PROBLEM TO WORK ON. Apart from the pictures, every entry below should be repeated exactly.

Structured diff data
---*---
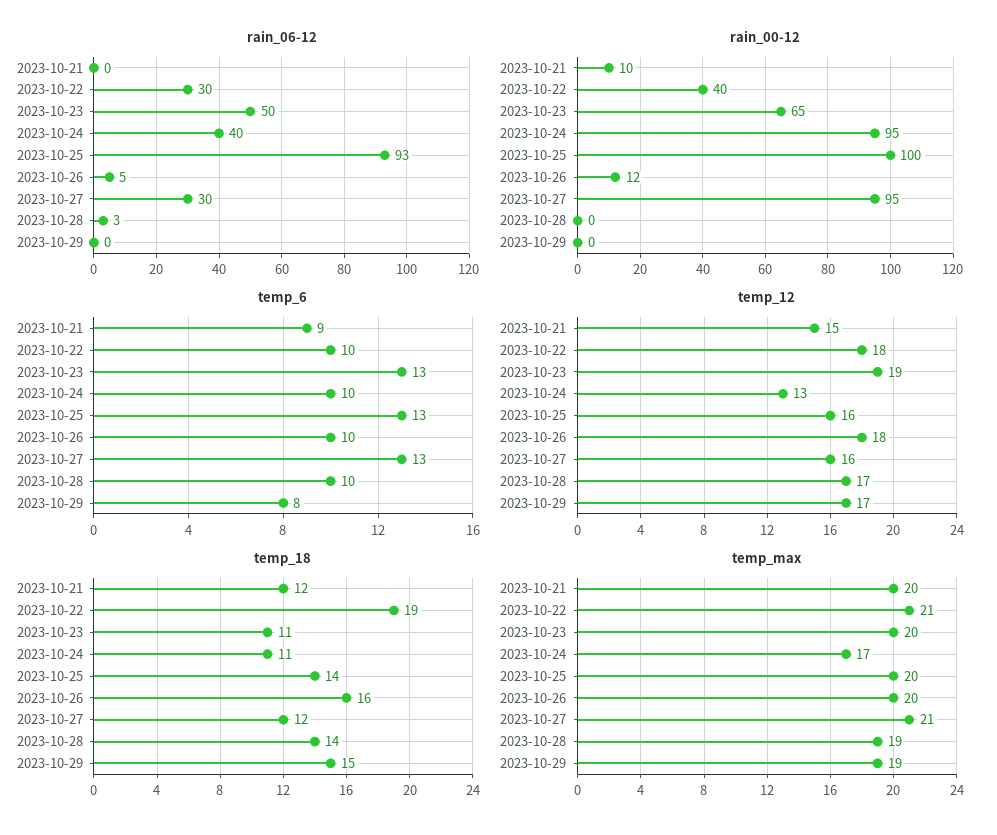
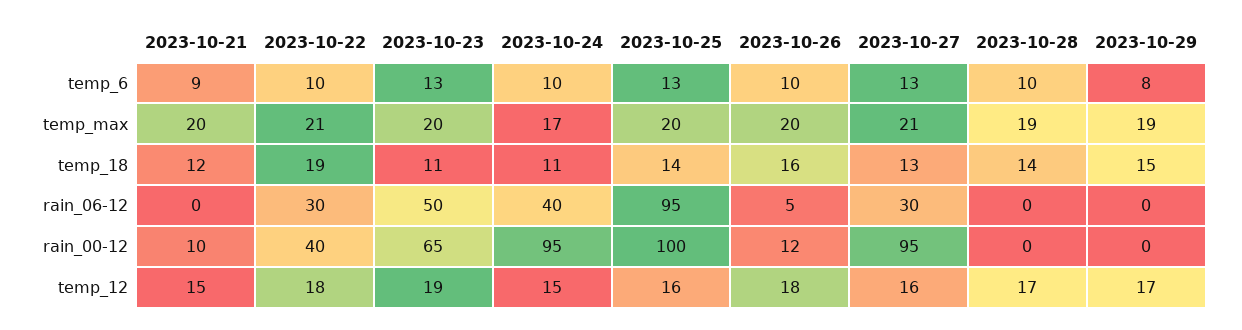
  {
    "rain_06-12": {
      "2023-10-21": 0,
      "2023-10-22": 30,
      "2023-10-23": 50,
      "2023-10-24": 40,
-     "2023-10-25": 93,
+     "2023-10-25": 95,
      "2023-10-26": 5,
      "2023-10-27": 30,
-     "2023-10-28": 3,
+     "2023-10-28": 0,
      "2023-10-29": 0
    },
    "rain_00-12": {
      "2023-10-21": 10,
      "2023-10-22": 40,
      "2023-10-23": 65,
      "2023-10-24": 95,
      "2023-10-25": 100,
      "2023-10-26": 12,
      "2023-10-27": 95,
      "2023-10-28": 0,
      "2023-10-29": 0
    },
    "temp_6": {
      "2023-10-21": 9,
      "2023-10-22": 10,
      "2023-10-23": 13,
      "2023-10-24": 10,
      "2023-10-25": 13,
      "2023-10-26": 10,
      "2023-10-27": 13,
      "2023-10-28": 10,
      "2023-10-29": 8
    },
    "temp_12": {
      "2023-10-21": 15,
      "2023-10-22": 18,
      "2023-10-23": 19,
-     "2023-10-24": 13,
+     "2023-10-24": 15,
      "2023-10-25": 16,
      "2023-10-26": 18,
      "2023-10-27": 16,
      "2023-10-28": 17,
      "2023-10-29": 17
    },
    "temp_18": {
      "2023-10-21": 12,
      "2023-10-22": 19,
      "2023-10-23": 11,
      "2023-10-24": 11,
      "2023-10-25": 14,
      "2023-10-26": 16,
-     "2023-10-27": 12,
+     "2023-10-27": 13,
      "2023-10-28": 14,
      "2023-10-29": 15
    },
    "temp_max": {
      "2023-10-21": 20,
      "2023-10-22": 21,
      "2023-10-23": 20,
      "2023-10-24": 17,
      "2023-10-25": 20,
      "2023-10-26": 20,
      "2023-10-27": 21,
      "2023-10-28": 19,
      "2023-10-29": 19
    }
  }

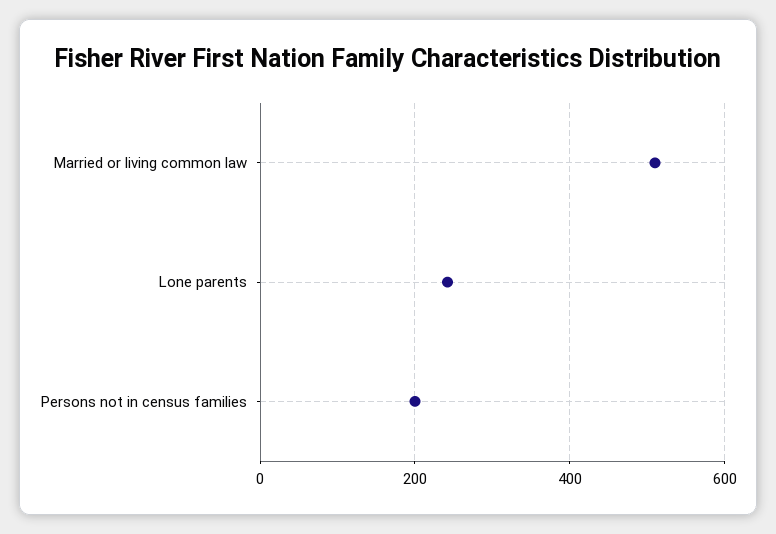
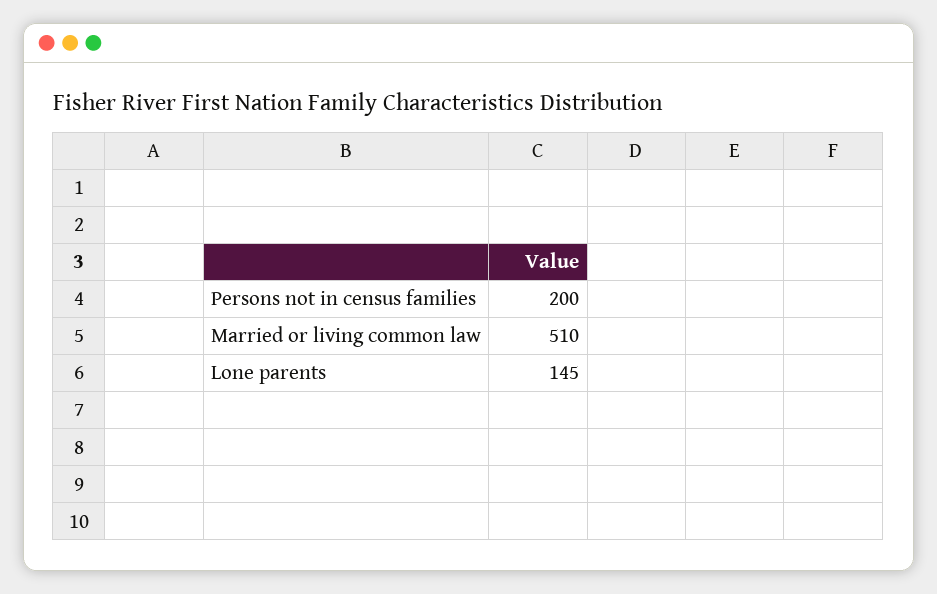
  {
    "Married or living common law": 510,
-   "Lone parents": 240,
+   "Lone parents": 145,
    "Persons not in census families": 200
  }

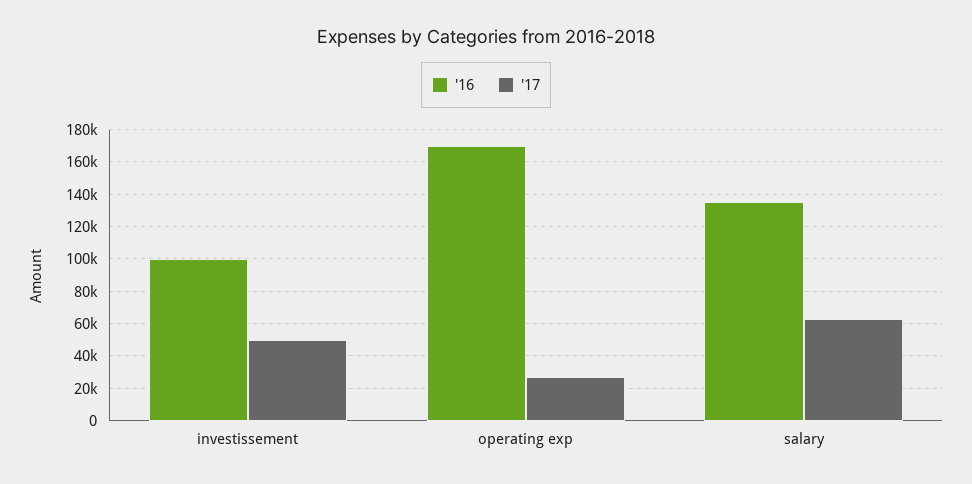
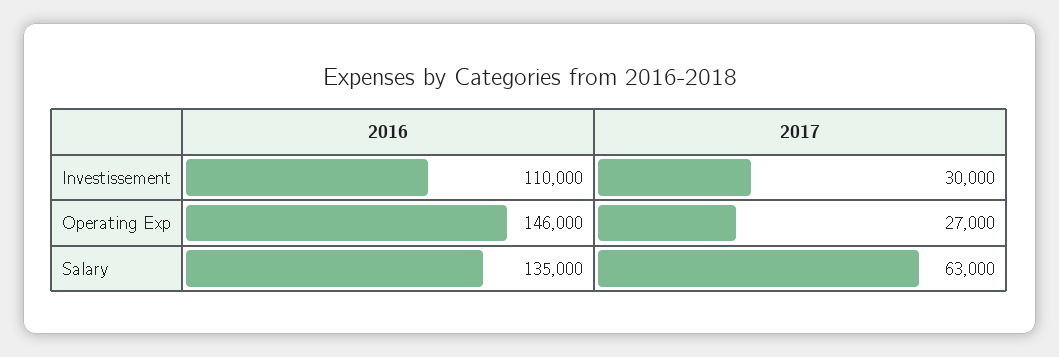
  {
    "'16": {
-     "investissement": 100000,
+     "investissement": 110000,
-     "operating exp": 170000,
+     "operating exp": 146000,
      "salary": 135000
    },
    "'17": {
-     "investissement": 50000,
+     "investissement": 30000,
      "operating exp": 27000,
      "salary": 63000
    }
  }

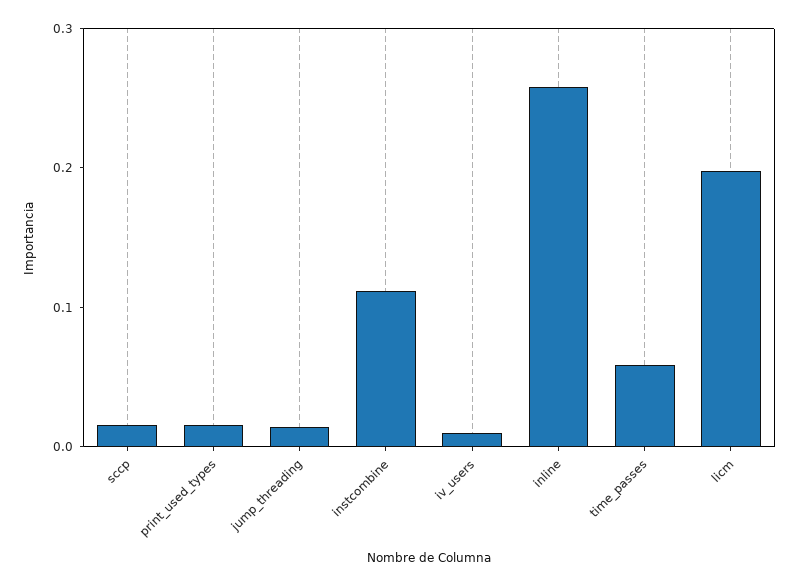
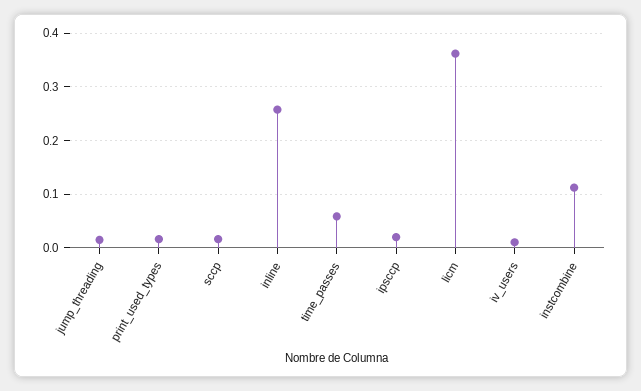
  {
    "sccp": 0.02,
    "print_used_types": 0.02,
    "jump_threading": 0.02,
    "instcombine": 0.12,
    "iv_users": 0.02,
    "inline": 0.26,
    "time_passes": 0.06,
-   "licm": 0.2
+   "licm": 0.36,
+   "ipsccp": 0.02
  }

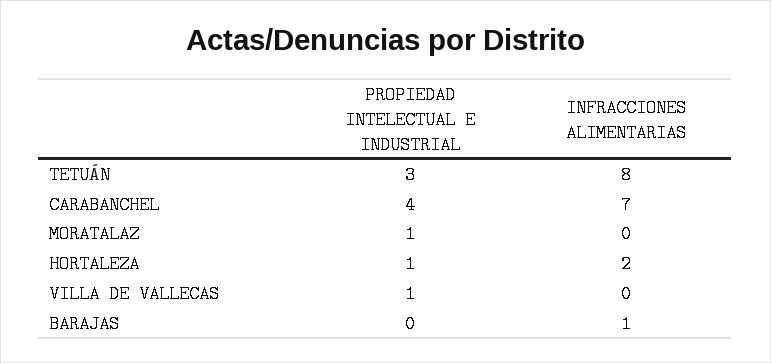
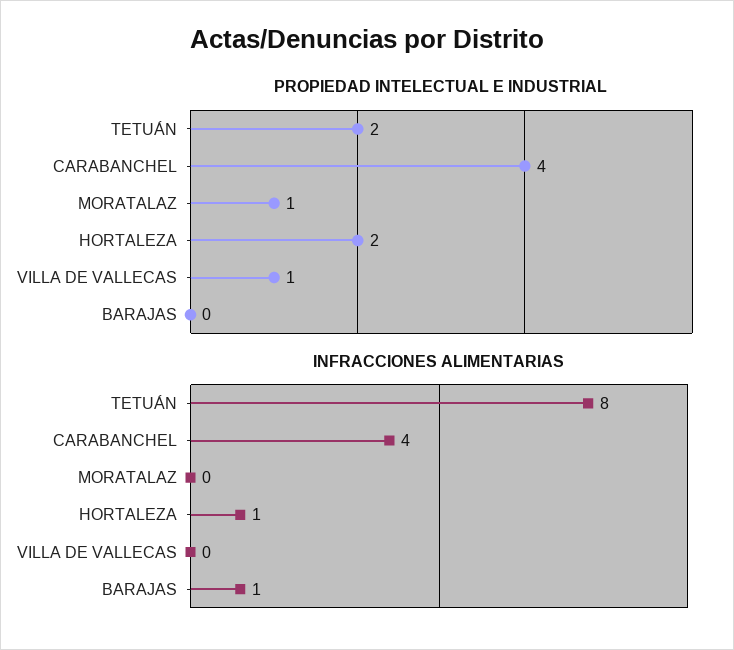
  {
    "PROPIEDAD INTELECTUAL E INDUSTRIAL": {
-     "TETUÁN": 3,
+     "TETUÁN": 2,
      "CARABANCHEL": 4,
      "MORATALAZ": 1,
-     "HORTALEZA": 1,
+     "HORTALEZA": 2,
      "VILLA DE VALLECAS": 1,
      "BARAJAS": 0
    },
    "INFRACCIONES ALIMENTARIAS": {
      "TETUÁN": 8,
-     "CARABANCHEL": 7,
+     "CARABANCHEL": 4,
      "MORATALAZ": 0,
-     "HORTALEZA": 2,
+     "HORTALEZA": 1,
      "VILLA DE VALLECAS": 0,
      "BARAJAS": 1
    }
  }

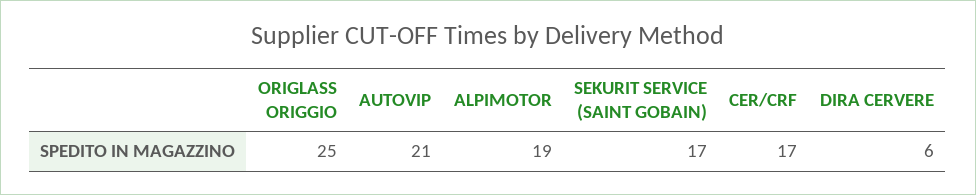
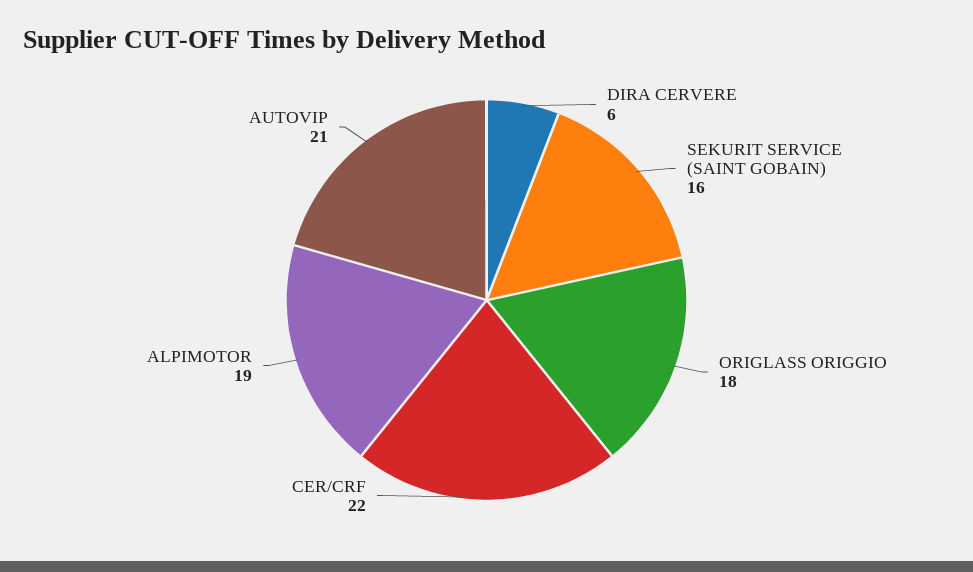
  {
-   "ORIGLASS ORIGGIO": 25,
+   "ORIGLASS ORIGGIO": 18,
    "AUTOVIP": 21,
    "ALPIMOTOR": 19,
-   "SEKURIT SERVICE (SAINT GOBAIN)": 17,
+   "SEKURIT SERVICE (SAINT GOBAIN)": 16,
-   "CER/CRF": 17,
+   "CER/CRF": 22,
    "DIRA CERVERE": 6
  }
---*---
ANSWER TO THIS TASK.
  {
    "rain_06-12": {
      "2023-10-21": 0,
      "2023-10-22": 30,
      "2023-10-23": 50,
      "2023-10-24": 40,
-     "2023-10-25": 93,
+     "2023-10-25": 95,
      "2023-10-26": 5,
      "2023-10-27": 30,
-     "2023-10-28": 3,
+     "2023-10-28": 0,
      "2023-10-29": 0
    },
    "rain_00-12": {
      "2023-10-21": 10,
      "2023-10-22": 40,
      "2023-10-23": 65,
      "2023-10-24": 95,
      "2023-10-25": 100,
      "2023-10-26": 12,
      "2023-10-27": 95,
      "2023-10-28": 0,
      "2023-10-29": 0
    },
    "temp_6": {
      "2023-10-21": 9,
      "2023-10-22": 10,
      "2023-10-23": 13,
      "2023-10-24": 10,
      "2023-10-25": 13,
      "2023-10-26": 10,
      "2023-10-27": 13,
      "2023-10-28": 10,
      "2023-10-29": 8
    },
    "temp_12": {
      "2023-10-21": 15,
      "2023-10-22": 18,
      "2023-10-23": 19,
-     "2023-10-24": 13,
+     "2023-10-24": 15,
      "2023-10-25": 16,
      "2023-10-26": 18,
      "2023-10-27": 16,
      "2023-10-28": 17,
      "2023-10-29": 17
    },
    "temp_18": {
      "2023-10-21": 12,
      "2023-10-22": 19,
      "2023-10-23": 11,
      "2023-10-24": 11,
      "2023-10-25": 14,
      "2023-10-26": 16,
-     "2023-10-27": 12,
+     "2023-10-27": 13,
      "2023-10-28": 14,
      "2023-10-29": 15
    },
    "temp_max": {
      "2023-10-21": 20,
      "2023-10-22": 21,
      "2023-10-23": 20,
      "2023-10-24": 17,
      "2023-10-25": 20,
      "2023-10-26": 20,
      "2023-10-27": 21,
      "2023-10-28": 19,
      "2023-10-29": 19
    }
  }

  {
    "Married or living common law": 510,
-   "Lone parents": 240,
+   "Lone parents": 145,
    "Persons not in census families": 200
  }

  {
    "'16": {
-     "investissement": 100000,
+     "investissement": 110000,
-     "operating exp": 170000,
+     "operating exp": 146000,
      "salary": 135000
    },
    "'17": {
-     "investissement": 50000,
+     "investissement": 30000,
      "operating exp": 27000,
      "salary": 63000
    }
  }

  {
    "sccp": 0.02,
    "print_used_types": 0.02,
    "jump_threading": 0.02,
    "instcombine": 0.12,
    "iv_users": 0.02,
    "inline": 0.26,
    "time_passes": 0.06,
-   "licm": 0.2
+   "licm": 0.36,
+   "ipsccp": 0.02
  }

  {
    "PROPIEDAD INTELECTUAL E INDUSTRIAL": {
-     "TETUÁN": 3,
+     "TETUÁN": 2,
      "CARABANCHEL": 4,
      "MORATALAZ": 1,
-     "HORTALEZA": 1,
+     "HORTALEZA": 2,
      "VILLA DE VALLECAS": 1,
      "BARAJAS": 0
    },
    "INFRACCIONES ALIMENTARIAS": {
      "TETUÁN": 8,
-     "CARABANCHEL": 7,
+     "CARABANCHEL": 4,
      "MORATALAZ": 0,
-     "HORTALEZA": 2,
+     "HORTALEZA": 1,
      "VILLA DE VALLECAS": 0,
      "BARAJAS": 1
    }
  }

  {
-   "ORIGLASS ORIGGIO": 25,
+   "ORIGLASS ORIGGIO": 18,
    "AUTOVIP": 21,
    "ALPIMOTOR": 19,
-   "SEKURIT SERVICE (SAINT GOBAIN)": 17,
+   "SEKURIT SERVICE (SAINT GOBAIN)": 16,
-   "CER/CRF": 17,
+   "CER/CRF": 22,
    "DIRA CERVERE": 6
  }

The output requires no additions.